**Extrait:**
....

Mais ça marche, la presse sachant visiblement s'intéresser aux problèmes auxquels prétend s'attaquer l'UDC. Depuis quelques mois, la thématique de l'asile et de ses abus se fait nettement plus discrète dans les médias. Le moindre fait divers impliquant de jeunes étrangers semble par contre digne d'un débat télévisé.


Onze interventions sous le sapin

Veillant à alimenter la chronique, l'UDC n'oublie pas pour autant la politique. Fin 2006, en guise de cadeau de Noël, elle déposait ainsi à Berne onze interventions parlementaires visant à «améliorer la sécurité en Suisse[2]». Parmi les mesures destinées à alimenter le débat: réintroduction des mesures d'expulsion dans le Code pénal, imposition du régime légal suisse «aux étrangers provenant d'autres cercles culturels», retrait de l'autorisation de séjour aux «personnes qui refusent de s'intégrer», expulsion des parents d'enfants étrangers ayant commis un acte pénal, réduction des prestations sociales en faveur des délinquants étrangers, durcissement du droit pénal concernant les viols, refus de naturalisation pour toute personne en procédure pénale et enfin, last but not least, retrait de la nationalité suisse à tout naturalisé fauteur de troubles...

....

**Problèmes à résoudre:**
A. Imprimez le passage de l'extrait sur l'UDC qui va de «Onze interventions sous» jusqu'à «fauteur de troubles...» inclus.
B. Dressez la liste de toutes les mesures que l'extrait sur l'UDC mentionne parmi celles destinées à alimenter le débat.

**Informations fournies:**
....

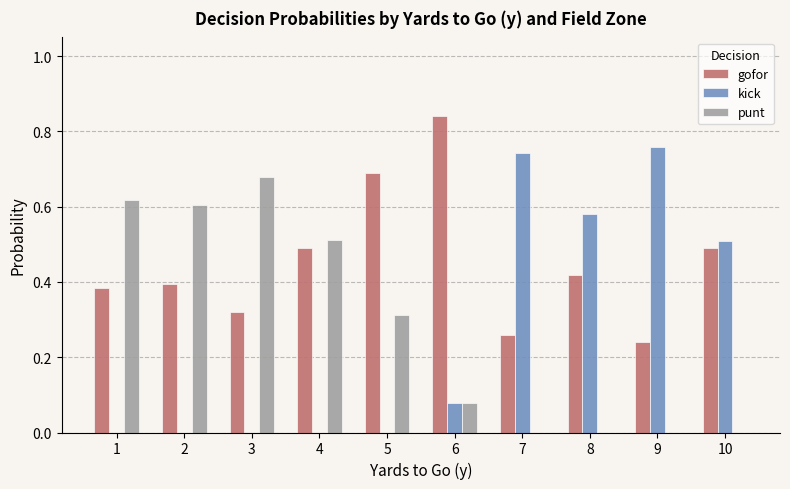

Are the bars grouped side by side (vs. stacked)?

Yes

....

**Réponses par tâche:**
A.
Onze interventions sous le sapin

Veillant à alimenter la chronique, l'UDC n'oublie pas pour autant la politique. Fin 2006, en guise de cadeau de Noël, elle déposait ainsi à Berne onze interventions parlementaires visant à «améliorer la sécurité en Suisse[2]». Parmi les mesures destinées à alimenter le débat: réintroduction des mesures d'expulsion dans le Code pénal, imposition du régime légal suisse «aux étrangers provenant d'autres cercles culturels», retrait de l'autorisation de séjour aux «personnes qui refusent de s'intégrer», expulsion des parents d'enfants étrangers ayant commis un acte pénal, réduction des prestations sociales en faveur des délinquants étrangers, durcissement du droit pénal concernant les viols, refus de naturalisation pour toute personne en procédure pénale et enfin, last but not least, retrait de la nationalité suisse à tout naturalisé fauteur de troubles...

B.
- réintroduction des mesures d'expulsion dans le Code pénal
- imposition du régime légal suisse «aux étrangers provenant d'autres cercles culturels»
- retrait de l'autorisation de séjour aux «personnes qui refusent de s'intégrer»
- expulsion des parents d'enfants étrangers ayant commis un acte pénal
- réduction des prestations sociales en faveur des délinquants étrangers
- durcissement du droit pénal concernant les viols
- refus de naturalisation pour toute personne en procédure pénale
- retrait de la nationalité suisse à tout naturalisé fauteur de troubles